Made in Crete, finished in Oshawa


Every board we sell starts in Crete, where olive trees have been worked for generations. Our artisans shape each piece by hand from pruned branches and end-of-life trees — wood that would otherwise be burned or chipped. The boards are dried slowly, sometimes for months, so they're stable by the time they cross the Atlantic.


From there, they come to our workshop in Oshawa. That's where the finishing happens — food-safe oil, hand-sanded edges, and any custom engraving done in-house. If you want a family name, a wedding date, a cottage address, or a small line that means something only to the person receiving it, that's added here before the board ships across Canada.


Free engraving is included on qualifying boards. Proofs are available on request, so you see the layout before we touch the wood. Most orders are ready in 5 to 7 days, which matters when you've left the hostess gift to the last minute.


A gift that opens the season for someone else


Victoria Day weekend is also when invitations start landing. The first barbecue. The cottage opener. The neighbour's housewarming, because everyone seems to move in May. A bottle of wine is fine. A board that gets used every weekend for the next twenty years is better.
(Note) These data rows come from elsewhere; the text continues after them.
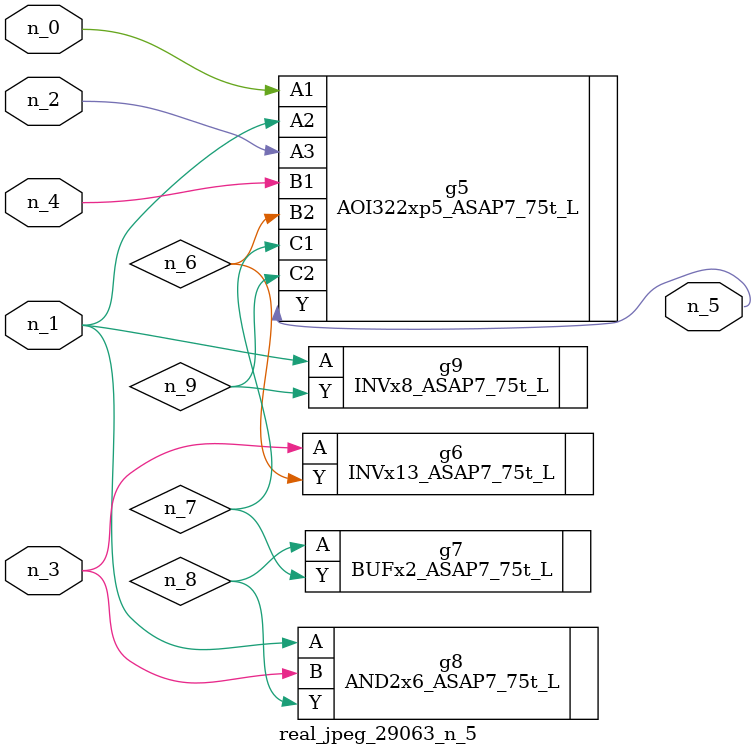
<source format=v>
module real_jpeg_29063_n_5 (n_4, n_0, n_1, n_2, n_3, n_5);

input n_4;
input n_0;
input n_1;
input n_2;
input n_3;

output n_5;

wire n_8;
wire n_6;
wire n_7;
wire n_9;

AOI322xp5_ASAP7_75t_L g5 ( 
.A1(n_0),
.A2(n_1),
.A3(n_2),
.B1(n_4),
.B2(n_6),
.C1(n_7),
.C2(n_9),
.Y(n_5)
);

AND2x6_ASAP7_75t_L g8 ( 
.A(n_1),
.B(n_3),
.Y(n_8)
);

INVx8_ASAP7_75t_L g9 ( 
.A(n_1),
.Y(n_9)
);

INVx13_ASAP7_75t_L g6 ( 
.A(n_3),
.Y(n_6)
);

BUFx2_ASAP7_75t_L g7 ( 
.A(n_8),
.Y(n_7)
);


endmodule
</source>
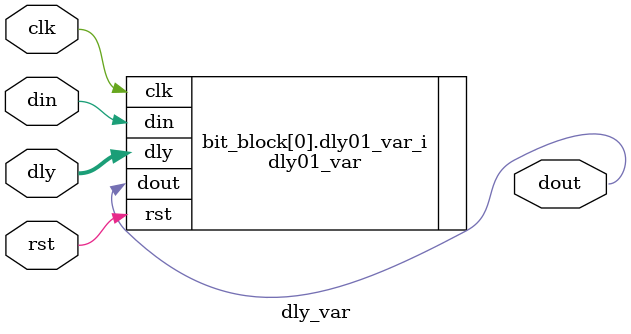
<source format=v>

/*!
 * <b>Module:</b>dly_var
 * @file dly_var.v
 * @author Andrey Filippov
 *
 * @brief Synchronous delay by 1-16 clock cycles with reset (will map to primitives)
 *
 * @copyright Copyright (c) 2016 Elphel, Inc.
 *
 * <b>License:</b>
 *
 * dly_var.v is free software; you can redistribute it and/or modify
 * it under the terms of the GNU General Public License as published by
 * the Free Software Foundation, either version 3 of the License, or
 * (at your option) any later version.
 *
 *  dly_var.v is distributed in the hope that it will be useful,
 * but WITHOUT ANY WARRANTY; without even the implied warranty of
 * MERCHANTABILITY or FITNESS FOR A PARTICULAR PURPOSE.  See the
 * GNU General Public License for more details.
 *
 * You should have received a copy of the GNU General Public License
 * along with this program.  If not, see <http://www.gnu.org/licenses/> .
 *
 * Additional permission under GNU GPL version 3 section 7:
 * If you modify this Program, or any covered work, by linking or combining it
 * with independent modules provided by the FPGA vendor only (this permission
 * does not extend to any 3-rd party modules, "soft cores" or macros) under
 * different license terms solely for the purpose of generating binary "bitstream"
 * files and/or simulating the code, the copyright holders of this Program give
 * you the right to distribute the covered work without those independent modules
 * as long as the source code for them is available from the FPGA vendor free of
 * charge, and there is no dependence on any encrypted modules for simulating of
 * the combined code. This permission applies to you if the distributed code
 * contains all the components and scripts required to completely simulate it
 * with at least one of the Free Software programs.
 */
`timescale 1ns/1ps

module  dly_var #(
    parameter WIDTH =     1,
    parameter DLY_WIDTH = 4
)(
    input                 clk,
    input                 rst,
    input [DLY_WIDTH-1:0] dly,
    input     [WIDTH-1:0] din,
    output    [WIDTH-1:0] dout
);
  generate
    genvar i;
    for (i=0; i < WIDTH; i=i+1) begin: bit_block
        dly01_var #(
            .WIDTH (DLY_WIDTH)
         ) dly01_var_i ( 
            .clk(clk), // input
            .rst(rst), // input
            .dly(dly), // input[3:0] 
            .din(din[i]), // input
            .dout(dout[i]) // output reg 
        );
    end
  endgenerate
endmodule


</source>
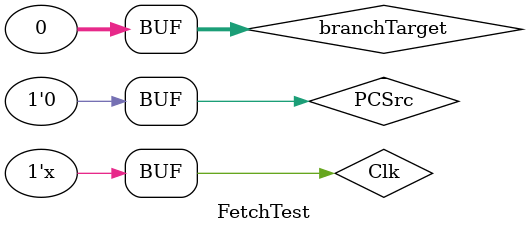
<source format=v>
`timescale 1ns / 1ps


module FetchTest;

	// Inputs
	reg [31:0] branchTarget;
	reg Clk;
	reg PCSrc;
	reg [31:0] nextPC;

	// Outputs
	wire [31:0] inst;
	wire [31:0] pcOut;
	wire hit;
	// Instantiate the Unit Under Test (UUT)
	FetchModule uut (
		.branchTarget(branchTarget), 
		.Clk(Clk), 
		.PCSrc(PCSrc), 
		.nextPC(nextPC), 
		.inst(inst), 
		.pcOut(pcOut), 
		.hit(hit)
	);

	initial begin
		// Initialize Inputs
		branchTarget = 0;
		Clk = 0;
		PCSrc = 0;
		nextPC = 0;

		// Wait 100 ns for global reset to finish
		#10;
        //
		// Add stimulus here

 
	end
    	always begin 
		#10;
		Clk <= ~Clk; 
	end
	always @ (posedge Clk)
		nextPC <= nextPC + 4;
endmodule



</source>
This is what we mean when we say a gift that goes on the counter, not in a closet. An olive wood serving board doesn't get unwrapped, admired, and shelved. It gets washed, oiled, and brought back out the following Saturday. Over time the colour deepens. The grain settles in. It becomes the board, the one a family reaches for without thinking.


If you're shopping for a wedding this summer, a fifth anniversary (the traditional wood gift), or a closing present for clients moving into their first home, the same logic holds. Engrave a name, a date, a street address. Send it with a short note about how to keep it well. That's the gift.


Keeping it well from May to October


Olive wood is built to last, but it's a natural material and it has a few preferences. Wash by hand with warm water and a little dish soap. Dry it standing up so air gets to both sides. Don't soak it, and don't put it through the dishwasher — heat and prolonged water are what crack a board.


Every month or two, especially through Canadian winters when the furnace dries everything out, rub in a thin coat of food-safe mineral oil. Let it sit overnight. Wipe off the excess in the morning. That's the entire maintenance routine.


Treated this way, the same board that opens your patio season in May will be on your table in October, holding a roast chicken or a wheel of brie. And then again next May.


Because no two pieces are alike, the board you end up with is genuinely yours. That's the point.